4 thoughts on “Comandante da Marinha critica Comissão da Verdade

  1. Importante a CNV resgatar a verdade sobre fatos ocorridos durante a ditadura militar. Também importante seria que a análise e avaliação abrangesse todos os fatos, não apenas de um lado. Relatório feito, questionamentos são livres. afinal, estamos ou não numa democracia?

    Agora, aproveitando a experiência dela, quem sabe criarmos a outra COMISSÃO DA VERDADE BRASIL. Qual seria? Uma comissão que investigasse, a fundo, sem regalias, os ganhos e o patrimônio adquirido por nossos homens/mulheres que ocuparam cargos eletivos ou por indicação, nos três níveis do poder, nos últimos 30 anos?

    Quem será que não assinaria esta proposta?

    • Francisco
      Nós pagamos. Nós pagamos sempre. Até a mula roubada nos pagamos.
      Mas, ainda bem que esta “comissão” não é em percentual.
      Abraço

  2. Prezados,

    Mais uma meia verdade, desta vez proferida pelo Comandante da Marinha, pois a comissão nacional da verdade não cumpriu a sua missão estatuída na Lei no 12.528, de 2011 que a criou.

    Senão vejamos:
    O escopo estatuído na lei era, conforma seu artigo 1, e que não restringia o âmbito dos agentes que teriam cometido “as graves violações de direitos humanos”.
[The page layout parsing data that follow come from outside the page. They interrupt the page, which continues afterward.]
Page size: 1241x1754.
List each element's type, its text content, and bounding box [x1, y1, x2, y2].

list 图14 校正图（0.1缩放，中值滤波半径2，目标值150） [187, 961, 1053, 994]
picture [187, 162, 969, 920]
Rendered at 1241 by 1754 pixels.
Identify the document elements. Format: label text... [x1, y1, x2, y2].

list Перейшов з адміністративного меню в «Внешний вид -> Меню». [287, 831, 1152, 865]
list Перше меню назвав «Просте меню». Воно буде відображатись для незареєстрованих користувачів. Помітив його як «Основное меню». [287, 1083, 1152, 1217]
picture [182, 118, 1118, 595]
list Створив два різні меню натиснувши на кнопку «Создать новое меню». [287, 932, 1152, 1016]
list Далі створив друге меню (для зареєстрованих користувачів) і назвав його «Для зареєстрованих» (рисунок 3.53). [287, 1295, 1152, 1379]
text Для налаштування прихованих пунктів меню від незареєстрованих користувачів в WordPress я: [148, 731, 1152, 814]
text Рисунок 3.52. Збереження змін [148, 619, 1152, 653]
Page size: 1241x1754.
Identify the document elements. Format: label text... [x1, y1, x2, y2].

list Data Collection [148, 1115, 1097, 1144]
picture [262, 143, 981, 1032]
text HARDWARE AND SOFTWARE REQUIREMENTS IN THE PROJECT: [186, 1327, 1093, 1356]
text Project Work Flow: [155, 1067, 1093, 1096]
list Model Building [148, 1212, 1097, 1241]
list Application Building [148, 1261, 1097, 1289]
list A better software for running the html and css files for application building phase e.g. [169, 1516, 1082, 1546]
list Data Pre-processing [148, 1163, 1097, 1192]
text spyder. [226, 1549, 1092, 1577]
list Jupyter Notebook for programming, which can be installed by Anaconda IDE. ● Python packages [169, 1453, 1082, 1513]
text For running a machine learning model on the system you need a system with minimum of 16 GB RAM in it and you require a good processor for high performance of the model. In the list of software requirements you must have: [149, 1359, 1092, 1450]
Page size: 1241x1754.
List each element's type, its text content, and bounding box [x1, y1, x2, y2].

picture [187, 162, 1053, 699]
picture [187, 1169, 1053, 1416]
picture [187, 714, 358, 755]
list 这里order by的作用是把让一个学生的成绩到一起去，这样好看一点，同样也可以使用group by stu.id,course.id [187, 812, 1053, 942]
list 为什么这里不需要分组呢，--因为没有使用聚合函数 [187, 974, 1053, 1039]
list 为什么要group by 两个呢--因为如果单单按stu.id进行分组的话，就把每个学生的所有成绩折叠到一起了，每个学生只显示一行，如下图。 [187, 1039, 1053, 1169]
    Art. 1o É criada, no âmbito da Casa Civil da Presidência da República, a Comissão Nacional da Verdade, com a finalidade de examinar e esclarecer as graves violações de direitos humanos praticadas no período fixado no art. 8 do Ato das Disposições Constitucionais Transitórias, a fim de efetivar o direito à memória e à verdade histórica e promover a reconciliação nacional.
    A própria comissão da verdade, em sua resolução 2 restringiu, a seu bel prazer e interesse ideológico, esse âmbito dos praticantes às violações de direitos humanos limitando-o a praticadas por agentes públicos, pessoas a seu serviço, com apoio no interesse do Estado. “

    Art 1 º A Comissão da Nacional da Verdade cabe examinar e esclarecer as graves violações de direitos humanos praticadas no período fixado no art 8º do Ato das Disposições Constitucionais Transitórias, por agentes públicos, pessoas a seu serviço, com apoio no interesse do Estado

    Ora, na Marinha, aprendemos, em sua doutrina (disseminada principalmente na Escola de Guerra Naval), que a missão (no caso o objetivo fixado na lei: esclarecer as graves violações de direitos humanos, sem especificar quem praticou estes violações) é constituída por objetivo mais finalidade. Quando o objetivo (ação) não é atingido, a missão não foi cumprida!,
    Assim, como a CNV, a seu bel prazer, alterou (sem a aprovação de seu superior – alteração da Lei 12.528), reduzindo-o, o escopo do objetivo da missão, deixou de cumprir sua missão.
    Deste modo, o Comandante da Marinha, conhecedor e guardião mor da doutrina naval, não poderia nunca afirmar que a CNV cumpriu o seu papel – cumpriu sua missão, pois seu objetivo foi auto limitado, sem o devido amparo legal, não tendo atingido o objetivo inicial que lhe foi fixado pela Lei 12.528 – mais amplo que o autorizado.